### Supplied material
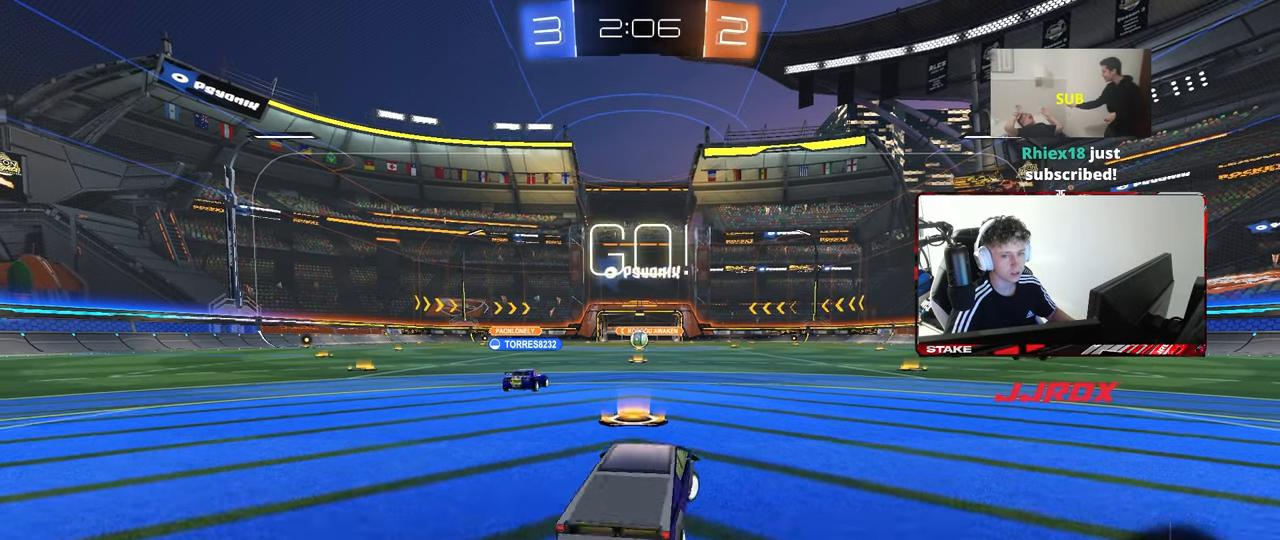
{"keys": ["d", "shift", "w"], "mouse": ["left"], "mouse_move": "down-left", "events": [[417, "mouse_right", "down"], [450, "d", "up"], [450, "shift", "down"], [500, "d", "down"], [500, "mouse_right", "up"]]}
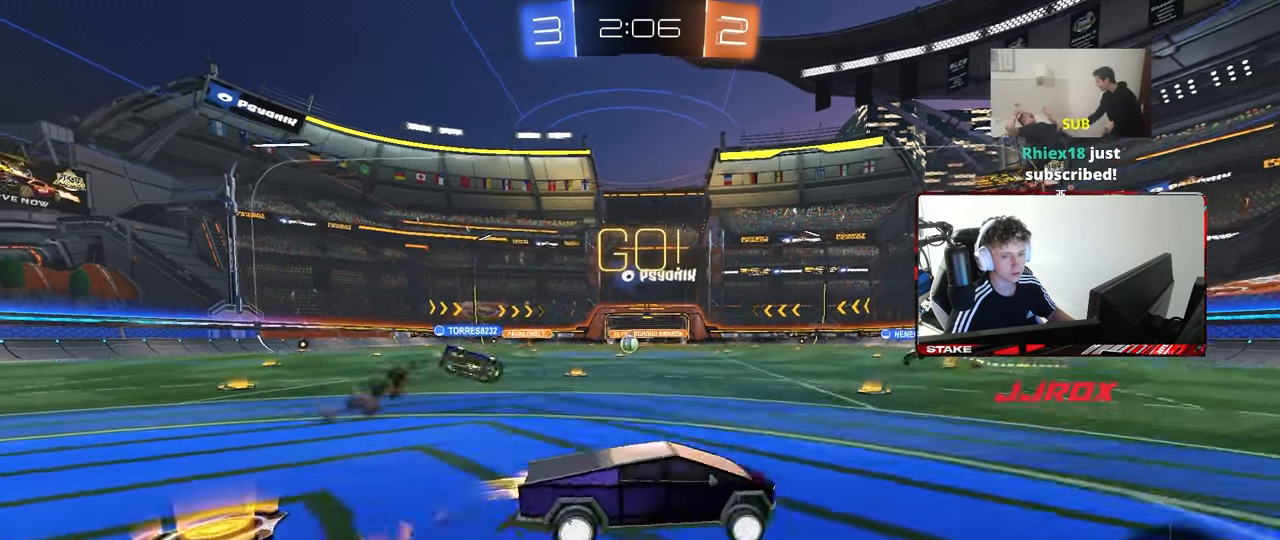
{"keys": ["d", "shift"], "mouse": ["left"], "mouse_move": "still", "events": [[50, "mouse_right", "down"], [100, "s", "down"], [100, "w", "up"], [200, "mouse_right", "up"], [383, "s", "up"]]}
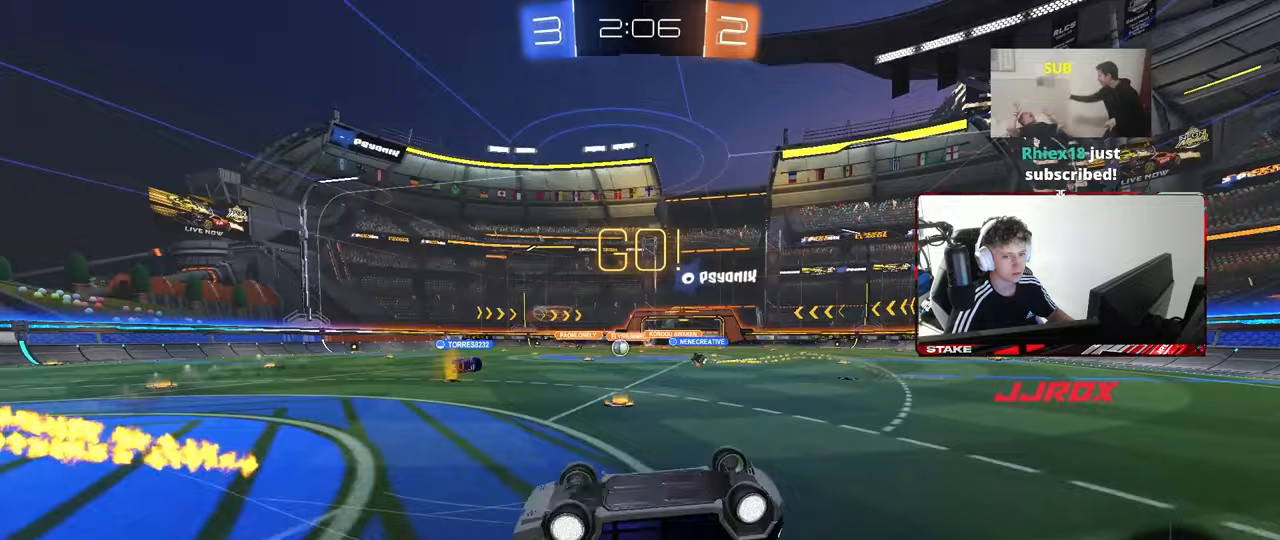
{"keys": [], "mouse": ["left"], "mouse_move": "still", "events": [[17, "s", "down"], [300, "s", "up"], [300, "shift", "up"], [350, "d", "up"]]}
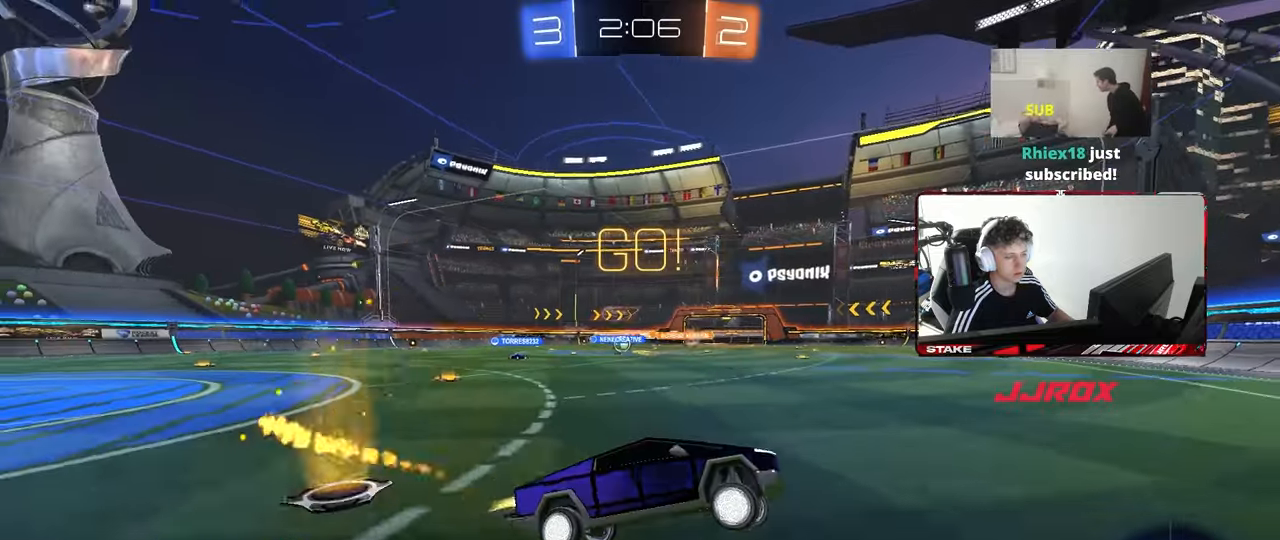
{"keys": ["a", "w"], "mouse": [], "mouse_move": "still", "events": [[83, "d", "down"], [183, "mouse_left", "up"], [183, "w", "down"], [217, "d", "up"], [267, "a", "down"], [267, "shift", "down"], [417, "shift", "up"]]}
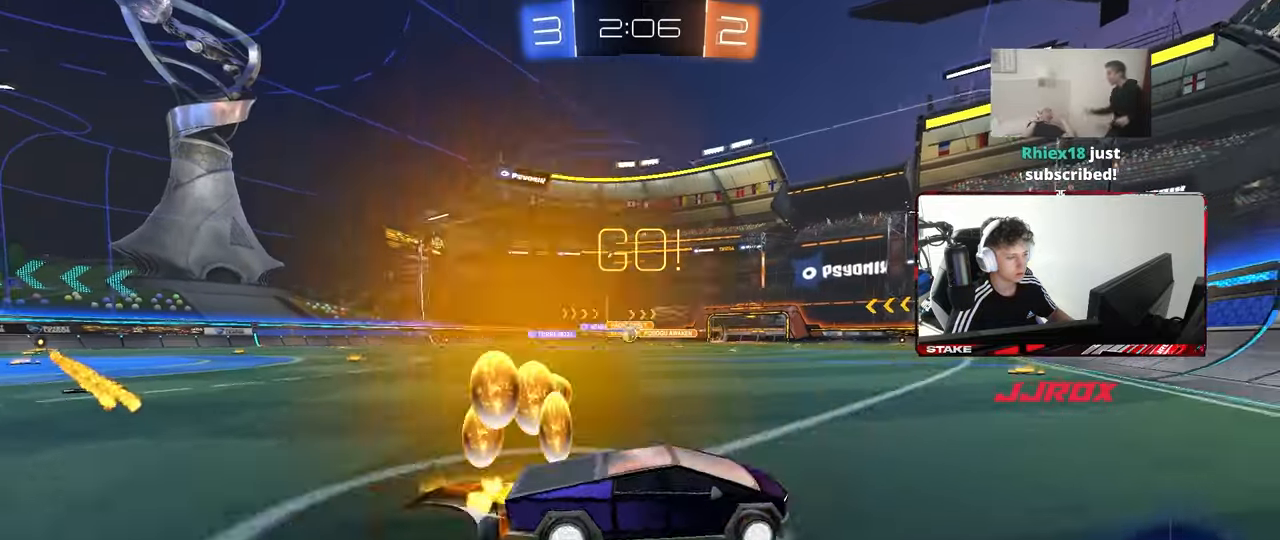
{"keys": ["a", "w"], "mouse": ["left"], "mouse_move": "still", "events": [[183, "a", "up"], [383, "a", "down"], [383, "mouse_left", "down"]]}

### Activity
Return every line above verbatim, pictures excluded.

### Output of the exercise
{"keys": ["d", "shift", "w"], "mouse": ["left"], "mouse_move": "down-left", "events": [[417, "mouse_right", "down"], [450, "d", "up"], [450, "shift", "down"], [500, "d", "down"], [500, "mouse_right", "up"]]}
{"keys": ["d", "shift"], "mouse": ["left"], "mouse_move": "still", "events": [[50, "mouse_right", "down"], [100, "s", "down"], [100, "w", "up"], [200, "mouse_right", "up"], [383, "s", "up"]]}
{"keys": [], "mouse": ["left"], "mouse_move": "still", "events": [[17, "s", "down"], [300, "s", "up"], [300, "shift", "up"], [350, "d", "up"]]}
{"keys": ["a", "w"], "mouse": [], "mouse_move": "still", "events": [[83, "d", "down"], [183, "mouse_left", "up"], [183, "w", "down"], [217, "d", "up"], [267, "a", "down"], [267, "shift", "down"], [417, "shift", "up"]]}
{"keys": ["a", "w"], "mouse": ["left"], "mouse_move": "still", "events": [[183, "a", "up"], [383, "a", "down"], [383, "mouse_left", "down"]]}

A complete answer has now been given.